Configuration for the ExperimentApplication.

This class is used to define the configuration for the ExperimentApplication node. It can be extended to add custom configurations.

Initialize settings with walk-up file discovery.

Configuration file paths (YAML, JSON, TOML, .env) are resolved via walk-up discovery from a starting directory. Each filename walks up independently, so node.settings.yaml can resolve in the node dir while settings.yaml resolves in the lab root.

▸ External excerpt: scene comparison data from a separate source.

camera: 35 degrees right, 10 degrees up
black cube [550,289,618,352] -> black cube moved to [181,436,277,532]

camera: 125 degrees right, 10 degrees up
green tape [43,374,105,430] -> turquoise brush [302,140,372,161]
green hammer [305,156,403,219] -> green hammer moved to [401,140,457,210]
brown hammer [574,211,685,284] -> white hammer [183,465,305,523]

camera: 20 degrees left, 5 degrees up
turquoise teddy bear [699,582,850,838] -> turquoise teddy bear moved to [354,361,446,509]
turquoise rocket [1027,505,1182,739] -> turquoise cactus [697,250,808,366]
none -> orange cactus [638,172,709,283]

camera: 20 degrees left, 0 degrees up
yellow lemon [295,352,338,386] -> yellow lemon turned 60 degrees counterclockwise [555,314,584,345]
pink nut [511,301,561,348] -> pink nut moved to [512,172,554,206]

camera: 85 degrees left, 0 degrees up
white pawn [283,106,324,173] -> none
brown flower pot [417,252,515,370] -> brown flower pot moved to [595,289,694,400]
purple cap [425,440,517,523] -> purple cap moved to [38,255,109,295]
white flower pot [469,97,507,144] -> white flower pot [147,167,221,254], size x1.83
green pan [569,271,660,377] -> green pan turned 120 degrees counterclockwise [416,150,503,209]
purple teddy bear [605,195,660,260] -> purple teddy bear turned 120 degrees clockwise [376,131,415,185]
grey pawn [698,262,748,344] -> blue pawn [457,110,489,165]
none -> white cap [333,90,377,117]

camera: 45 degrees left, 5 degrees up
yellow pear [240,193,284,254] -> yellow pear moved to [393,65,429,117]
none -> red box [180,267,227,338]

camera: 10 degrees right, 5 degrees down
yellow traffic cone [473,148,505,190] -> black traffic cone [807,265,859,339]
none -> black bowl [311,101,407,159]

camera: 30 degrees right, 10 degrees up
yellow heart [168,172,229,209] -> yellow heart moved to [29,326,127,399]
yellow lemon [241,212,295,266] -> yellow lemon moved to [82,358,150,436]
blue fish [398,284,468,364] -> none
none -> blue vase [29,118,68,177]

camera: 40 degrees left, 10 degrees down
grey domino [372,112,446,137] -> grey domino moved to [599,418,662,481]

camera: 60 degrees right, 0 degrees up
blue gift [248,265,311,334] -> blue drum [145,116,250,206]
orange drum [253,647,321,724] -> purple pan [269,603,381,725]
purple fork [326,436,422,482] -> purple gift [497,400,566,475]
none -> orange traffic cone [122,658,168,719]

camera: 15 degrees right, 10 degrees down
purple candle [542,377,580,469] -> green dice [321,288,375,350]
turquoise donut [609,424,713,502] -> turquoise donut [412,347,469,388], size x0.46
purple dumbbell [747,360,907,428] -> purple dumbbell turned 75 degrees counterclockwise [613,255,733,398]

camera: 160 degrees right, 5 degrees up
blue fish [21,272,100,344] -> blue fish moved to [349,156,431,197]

The starting directory is determined by (in priority order):

  1. _settings_dir keyword argument

  2. MADSCI_SETTINGS_DIR environment variable

  3. Current working directory (default)

Args: _settings_dir: Starting directory for walk-up file discovery. **kwargs: Forwarded to BaseSettings.__init__.

Ancestors (in MRO)

  • madsci.common.types.node_types.RestNodeConfig

  • madsci.common.types.node_types.NodeConfig

  • madsci.common.types.base_types.MadsciBaseSettings

  • pydantic_settings.main.BaseSettings

  • pydantic.main.BaseModel

Class variables

lab_server_url: str | pydantic.networks.AnyUrl | None
The URL of the lab server to connect to.
run_args: list[typing.Any]
Arguments to pass to the run_experiment function when not running in server mode.
run_kwargs: dict[str, typing.Any]
Keyword arguments to pass to the run_experiment function when not running in server mode.
server_mode: bool
Whether the application should start a REST Server acting as a MADSci node or not.